Jean Michel Basquiat
Jean Michel Basquiat was a black American artist of Puerto Rican and Haitian decent whose heyday spanned the mid-1970’s to late-1980’s. While he died of a heroin overdose at the age of 27, his prolific output during his active years left the world with subversive, dichotomous work combining words and pictures, sarcasm and wit, social criticism and commentary on the black American experience. His art is frenetic and complex, at times looking like the notebook scribbling of a disturbed middle-school kid, while simultaneously demonstrating mastery of drawing, color, mixed-media, and facilitating anti-racist concepts. In his work “Molasses” (link to image in the “Teacher Resources” section), we can see a depiction of modern slavery (i.e., incarceration), with a robot looking on with a defeated look on its face: not even in the future will justice be righted. Even the title “Molasses” sounds like a reference to sugar cane which was harvested by slaves. Basquiat often depicted dichotomy, rich versus poor, old versus new, and often – as in this case – the technological versus the historical.
There is an analysis activity of Basquiat’s “Molasses” in the “Classroom Activities” section below.
Octavia Butler
Butler was such a popular science fiction writer it almost feels erroneous to consider her work as part of the counter-culture. However, popularity does not discount – in fact it perhaps enhances – the currently subversive impact of Afrofuturist works (again consider the popularity of Black Panther). Any number of Butler stories could be scrutinized for these purposes. We will take a closer look at one of her more popular novels, Dawn, for which it has been recently announced director Ava Duvernay (13th, A Wrinkle in Time) will be directing a television show bringing the book to life. This is an essential example of Afrofuturism, focusing on the power, prowess, and presence of a woman of color who is the first human who can withstand coexistence with aliens. Flipping the script of black as “other” and contrasting the main character with a very alien race, Butler presents a character who not only navigates the alien world with poise and aplomb, but contemplates consistently in subtext the juxtaposition to treatment of American slaves.

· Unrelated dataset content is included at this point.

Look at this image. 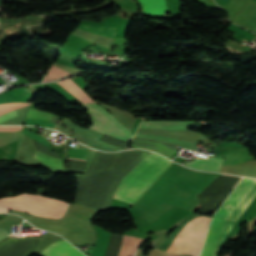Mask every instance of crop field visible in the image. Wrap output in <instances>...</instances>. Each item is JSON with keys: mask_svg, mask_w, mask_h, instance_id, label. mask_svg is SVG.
Listing matches in <instances>:
<instances>
[{"mask_svg": "<svg viewBox=\"0 0 256 256\" xmlns=\"http://www.w3.org/2000/svg\"><path fill=\"white\" fill-rule=\"evenodd\" d=\"M171 163V160L157 154H148L138 166L125 176L119 184L114 198L133 204Z\"/></svg>", "mask_w": 256, "mask_h": 256, "instance_id": "8a807250", "label": "crop field"}, {"mask_svg": "<svg viewBox=\"0 0 256 256\" xmlns=\"http://www.w3.org/2000/svg\"><path fill=\"white\" fill-rule=\"evenodd\" d=\"M80 106L88 111L93 120V124L89 127V129L123 140L131 141L132 135L130 134L129 130L120 124L113 115L108 113L102 107L96 103Z\"/></svg>", "mask_w": 256, "mask_h": 256, "instance_id": "ac0d7876", "label": "crop field"}, {"mask_svg": "<svg viewBox=\"0 0 256 256\" xmlns=\"http://www.w3.org/2000/svg\"><path fill=\"white\" fill-rule=\"evenodd\" d=\"M255 193L256 180L244 178L220 208L215 217L235 221Z\"/></svg>", "mask_w": 256, "mask_h": 256, "instance_id": "34b2d1b8", "label": "crop field"}, {"mask_svg": "<svg viewBox=\"0 0 256 256\" xmlns=\"http://www.w3.org/2000/svg\"><path fill=\"white\" fill-rule=\"evenodd\" d=\"M232 224L230 221L212 219L201 256H215Z\"/></svg>", "mask_w": 256, "mask_h": 256, "instance_id": "412701ff", "label": "crop field"}, {"mask_svg": "<svg viewBox=\"0 0 256 256\" xmlns=\"http://www.w3.org/2000/svg\"><path fill=\"white\" fill-rule=\"evenodd\" d=\"M209 219L210 218L207 217L206 220L203 222V226L201 224V226H202L201 233H200V229H201V226H200L197 229V231L186 241V243L177 252L193 254L196 243H197V239H198V236L200 233L199 240H198L196 250L194 253L195 256H199V253H200V250L202 247V243H203L206 231H207Z\"/></svg>", "mask_w": 256, "mask_h": 256, "instance_id": "f4fd0767", "label": "crop field"}, {"mask_svg": "<svg viewBox=\"0 0 256 256\" xmlns=\"http://www.w3.org/2000/svg\"><path fill=\"white\" fill-rule=\"evenodd\" d=\"M41 256H84L81 252L76 250L72 245H70L65 240L57 241L50 244V246L45 249Z\"/></svg>", "mask_w": 256, "mask_h": 256, "instance_id": "dd49c442", "label": "crop field"}, {"mask_svg": "<svg viewBox=\"0 0 256 256\" xmlns=\"http://www.w3.org/2000/svg\"><path fill=\"white\" fill-rule=\"evenodd\" d=\"M196 121H143L139 128H153V129H184L193 128Z\"/></svg>", "mask_w": 256, "mask_h": 256, "instance_id": "e52e79f7", "label": "crop field"}, {"mask_svg": "<svg viewBox=\"0 0 256 256\" xmlns=\"http://www.w3.org/2000/svg\"><path fill=\"white\" fill-rule=\"evenodd\" d=\"M23 134L27 135L28 137L40 142L41 144L50 147V143L42 136H39L35 133L27 132V131H21ZM35 159L43 161L42 164L50 165L53 167L61 168L63 169L62 161L56 158H52L46 155H43L41 153H36Z\"/></svg>", "mask_w": 256, "mask_h": 256, "instance_id": "d8731c3e", "label": "crop field"}, {"mask_svg": "<svg viewBox=\"0 0 256 256\" xmlns=\"http://www.w3.org/2000/svg\"><path fill=\"white\" fill-rule=\"evenodd\" d=\"M222 161H223L222 159L213 158V157H208V158L199 157L192 162L185 163L184 165L201 169V170L220 172Z\"/></svg>", "mask_w": 256, "mask_h": 256, "instance_id": "5a996713", "label": "crop field"}, {"mask_svg": "<svg viewBox=\"0 0 256 256\" xmlns=\"http://www.w3.org/2000/svg\"><path fill=\"white\" fill-rule=\"evenodd\" d=\"M28 117H34V118H40L44 120L50 121V119L53 117V114L45 113L39 110H31L29 109L27 112ZM26 118V123L28 125H35V126H42V127H49L53 128L55 124L50 123L48 121L40 120V119H34V118Z\"/></svg>", "mask_w": 256, "mask_h": 256, "instance_id": "3316defc", "label": "crop field"}, {"mask_svg": "<svg viewBox=\"0 0 256 256\" xmlns=\"http://www.w3.org/2000/svg\"><path fill=\"white\" fill-rule=\"evenodd\" d=\"M143 13L165 15L167 7L165 0H139Z\"/></svg>", "mask_w": 256, "mask_h": 256, "instance_id": "28ad6ade", "label": "crop field"}, {"mask_svg": "<svg viewBox=\"0 0 256 256\" xmlns=\"http://www.w3.org/2000/svg\"><path fill=\"white\" fill-rule=\"evenodd\" d=\"M77 29L113 38L117 28L81 23Z\"/></svg>", "mask_w": 256, "mask_h": 256, "instance_id": "d1516ede", "label": "crop field"}, {"mask_svg": "<svg viewBox=\"0 0 256 256\" xmlns=\"http://www.w3.org/2000/svg\"><path fill=\"white\" fill-rule=\"evenodd\" d=\"M134 137H139V138H153V139H157L163 142H168V143H173L176 144L178 146H181L183 148H188V149H193L194 144H190V143H186L183 141H179L176 139H172V138H168V137H162V136H152V135H141V134H135Z\"/></svg>", "mask_w": 256, "mask_h": 256, "instance_id": "22f410ed", "label": "crop field"}, {"mask_svg": "<svg viewBox=\"0 0 256 256\" xmlns=\"http://www.w3.org/2000/svg\"><path fill=\"white\" fill-rule=\"evenodd\" d=\"M64 75H70V73L56 67V66H53L51 65L48 73L46 74L45 76V79L43 82L45 81H53V80H56V79H59L61 78L62 76Z\"/></svg>", "mask_w": 256, "mask_h": 256, "instance_id": "cbeb9de0", "label": "crop field"}, {"mask_svg": "<svg viewBox=\"0 0 256 256\" xmlns=\"http://www.w3.org/2000/svg\"><path fill=\"white\" fill-rule=\"evenodd\" d=\"M29 103H5L0 104V115L5 114L9 111L28 106Z\"/></svg>", "mask_w": 256, "mask_h": 256, "instance_id": "5142ce71", "label": "crop field"}, {"mask_svg": "<svg viewBox=\"0 0 256 256\" xmlns=\"http://www.w3.org/2000/svg\"><path fill=\"white\" fill-rule=\"evenodd\" d=\"M68 150H69V153H68L69 157L82 158V159H86L87 157L88 150L76 149V148H68ZM73 158H69V159H73ZM82 159H73V160H82ZM82 161H86V160H82Z\"/></svg>", "mask_w": 256, "mask_h": 256, "instance_id": "d9b57169", "label": "crop field"}, {"mask_svg": "<svg viewBox=\"0 0 256 256\" xmlns=\"http://www.w3.org/2000/svg\"><path fill=\"white\" fill-rule=\"evenodd\" d=\"M115 115H117L123 122H125L127 125L133 122L131 119H129L124 113H122L119 109L113 112Z\"/></svg>", "mask_w": 256, "mask_h": 256, "instance_id": "733c2abd", "label": "crop field"}, {"mask_svg": "<svg viewBox=\"0 0 256 256\" xmlns=\"http://www.w3.org/2000/svg\"><path fill=\"white\" fill-rule=\"evenodd\" d=\"M21 129L22 127H0V131H17Z\"/></svg>", "mask_w": 256, "mask_h": 256, "instance_id": "4a817a6b", "label": "crop field"}, {"mask_svg": "<svg viewBox=\"0 0 256 256\" xmlns=\"http://www.w3.org/2000/svg\"><path fill=\"white\" fill-rule=\"evenodd\" d=\"M16 115V111L0 116V122Z\"/></svg>", "mask_w": 256, "mask_h": 256, "instance_id": "bc2a9ffb", "label": "crop field"}, {"mask_svg": "<svg viewBox=\"0 0 256 256\" xmlns=\"http://www.w3.org/2000/svg\"><path fill=\"white\" fill-rule=\"evenodd\" d=\"M8 235L9 233L6 230L0 228V240Z\"/></svg>", "mask_w": 256, "mask_h": 256, "instance_id": "214f88e0", "label": "crop field"}]
</instances>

Lilith, who has lived through not only the tragic deaths of her husband and child but an apocalyptic nuclear war, awakes hundreds of years later on an alien spacecraft, where she is expected to adapt and reproduce to repopulate earth for the benefit of her alien captors and, according to them, what remains of the human race as well. The allusion to slavery is so palpable it’s obvious, yet Lilith’s journey feels fresh for seekers of speculative fantasy and cathartic African-American heroism. In Dawn, Butler juxtaposes historical black experience with a future with nothing but possibility, opportunity, and agency.
There is a quote analysis from Dawn by Octavia Butler in the “Classroom Activities” section below.
Throughout, the important focus should be that these are lost, as opposed to specialized, aspects of culture. We strive to understand that these hallmarks of Afrofuturism are as significant to our culture as anything in the Canon. They are not something to plug in as a missing piece, but something to understand as a puzzle piece, illuminating our students to aspects of culture that are by nature subversive, because the dominant structure of our society has relegated them to the sidelines for the comfort, wealth, and continued supremacy of a dominant race. Octavia can help us travel to places where that is not the case; where individual agency is attainable by anyone. Basquiat strived to juxtapose the mainstream with the subversive in order to contrast and illuminate the latter. Sun Ra, if you asked him, traveled himself to different planes in order to search out enlightenment. Following in his footsteps is imperative to antiracist pedagogy, and we don’t even have to travel as far as Saturn: a bit further than the dominant narrative will do.